▶ _WHAT YOU NEED TO DO_
From the entries below, copy exactly the lines from the one that contains "X004194Y001301D02*" through the one that contains "X002176Y002721D01*", both included, and only those.

(Design files in plain text)
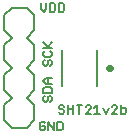
<source format=gbr>
G75*
G70*
%OFA0B0*%
%FSLAX24Y24*%
%IPPOS*%
%LPD*%
%AMOC8*
5,1,8,0,0,1.08239X$1,22.5*
%
%ADD10C,0.0050*%
%ADD11C,0.0220*%
%ADD12C,0.0080*%
D10*
X001776Y000571D02*
X001821Y000526D01*
X001911Y000526D01*
X001956Y000571D01*
X001956Y000661D01*
X001866Y000661D01*
X001956Y000751D02*
X001911Y000796D01*
X001821Y000796D01*
X001776Y000751D01*
X001776Y000571D01*
X002070Y000526D02*
X002070Y000796D01*
X002251Y000526D01*
X002251Y000796D01*
X002365Y000796D02*
X002500Y000796D01*
X002545Y000751D01*
X002545Y000571D01*
X002500Y000526D01*
X002365Y000526D01*
X002365Y000796D01*
X002471Y001076D02*
X002426Y001121D01*
X002471Y001076D02*
X002561Y001076D01*
X002606Y001121D01*
X002606Y001166D01*
X002561Y001211D01*
X002471Y001211D01*
X002426Y001256D01*
X002426Y001301D01*
X002471Y001346D01*
X002561Y001346D01*
X002606Y001301D01*
X002720Y001346D02*
X002720Y001076D01*
X002720Y001211D02*
X002901Y001211D01*
X002901Y001346D02*
X002901Y001076D01*
X003105Y001076D02*
X003105Y001346D01*
X003015Y001346D02*
X003195Y001346D01*
X003310Y001301D02*
X003355Y001346D01*
X003445Y001346D01*
X003490Y001301D01*
X003490Y001256D01*
X003310Y001076D01*
X003490Y001076D01*
X003604Y001076D02*
X003784Y001076D01*
X003694Y001076D02*
X003694Y001346D01*
X003604Y001256D01*
X003899Y001256D02*
X003989Y001076D01*
X004079Y001256D01*
X004194Y001301D02*
X004239Y001346D01*
X004329Y001346D01*
X004374Y001301D01*
X004374Y001256D01*
X004194Y001076D01*
X004374Y001076D01*
X004488Y001076D02*
X004623Y001076D01*
X004668Y001121D01*
X004668Y001211D01*
X004623Y001256D01*
X004488Y001256D01*
X004488Y001346D02*
X004488Y001076D01*
X002176Y001521D02*
X002131Y001476D01*
X002176Y001521D02*
X002176Y001611D01*
X002131Y001656D01*
X002086Y001656D01*
X002041Y001611D01*
X002041Y001521D01*
X001996Y001476D01*
X001951Y001476D01*
X001906Y001521D01*
X001906Y001611D01*
X001951Y001656D01*
X001906Y001770D02*
X001906Y001906D01*
X001951Y001951D01*
X002131Y001951D01*
X002176Y001906D01*
X002176Y001770D01*
X001906Y001770D01*
X001996Y002065D02*
X001906Y002155D01*
X001996Y002245D01*
X002176Y002245D01*
X002041Y002245D02*
X002041Y002065D01*
X001996Y002065D02*
X002176Y002065D01*
X002131Y002676D02*
X002176Y002721D01*
X002176Y002811D01*
X002131Y002856D01*
X002086Y002856D01*
X002041Y002811D01*
X002041Y002721D01*
X001996Y002676D01*
X001951Y002676D01*
X001906Y002721D01*
X001906Y002811D01*
X001951Y002856D01*
X001951Y002970D02*
X002131Y002970D01*
X002176Y003015D01*
X002176Y003106D01*
X002131Y003151D01*
X002176Y003265D02*
X001906Y003265D01*
X001951Y003151D02*
X001906Y003106D01*
X001906Y003015D01*
X001951Y002970D01*
X002086Y003265D02*
X001906Y003445D01*
X002041Y003310D02*
X002176Y003445D01*
X002120Y004476D02*
X002256Y004476D01*
X002301Y004521D01*
X002301Y004701D01*
X002256Y004746D01*
X002120Y004746D01*
X002120Y004476D01*
X002006Y004566D02*
X002006Y004746D01*
X002006Y004566D02*
X001916Y004476D01*
X001826Y004566D01*
X001826Y004746D01*
X002415Y004746D02*
X002415Y004476D01*
X002550Y004476D01*
X002595Y004521D01*
X002595Y004701D01*
X002550Y004746D01*
X002415Y004746D01*
D11*
X004089Y002601D02*
X004113Y002601D01*
D12*
X000601Y001351D02*
X000601Y000851D01*
X000851Y000601D01*
X001351Y000601D01*
X001601Y000851D01*
X001601Y001351D01*
X001351Y001601D01*
X001601Y001851D01*
X001601Y002351D01*
X001351Y002601D01*
X001601Y002851D01*
X001601Y003351D01*
X001351Y003601D01*
X001601Y003851D01*
X001601Y004351D01*
X001351Y004601D01*
X000851Y004601D01*
X000601Y004351D01*
X000601Y003851D01*
X000851Y003601D01*
X000601Y003351D01*
X000601Y002851D01*
X000851Y002601D01*
X000601Y002351D01*
X000601Y001851D01*
X000851Y001601D01*
X000601Y001351D01*
X002510Y002010D02*
X002510Y003191D01*
X003691Y003191D02*
X003691Y002010D01*
M02*

</source>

▶ _FINAL ANSWER_
X004194Y001301D02*
X004239Y001346D01*
X004329Y001346D01*
X004374Y001301D01*
X004374Y001256D01*
X004194Y001076D01*
X004374Y001076D01*
X004488Y001076D02*
X004623Y001076D01*
X004668Y001121D01*
X004668Y001211D01*
X004623Y001256D01*
X004488Y001256D01*
X004488Y001346D02*
X004488Y001076D01*
X002176Y001521D02*
X002131Y001476D01*
X002176Y001521D02*
X002176Y001611D01*
X002131Y001656D01*
X002086Y001656D01*
X002041Y001611D01*
X002041Y001521D01*
X001996Y001476D01*
X001951Y001476D01*
X001906Y001521D01*
X001906Y001611D01*
X001951Y001656D01*
X001906Y001770D02*
X001906Y001906D01*
X001951Y001951D01*
X002131Y001951D01*
X002176Y001906D01*
X002176Y001770D01*
X001906Y001770D01*
X001996Y002065D02*
X001906Y002155D01*
X001996Y002245D01*
X002176Y002245D01*
X002041Y002245D02*
X002041Y002065D01*
X001996Y002065D02*
X002176Y002065D01*
X002131Y002676D02*
X002176Y002721D01*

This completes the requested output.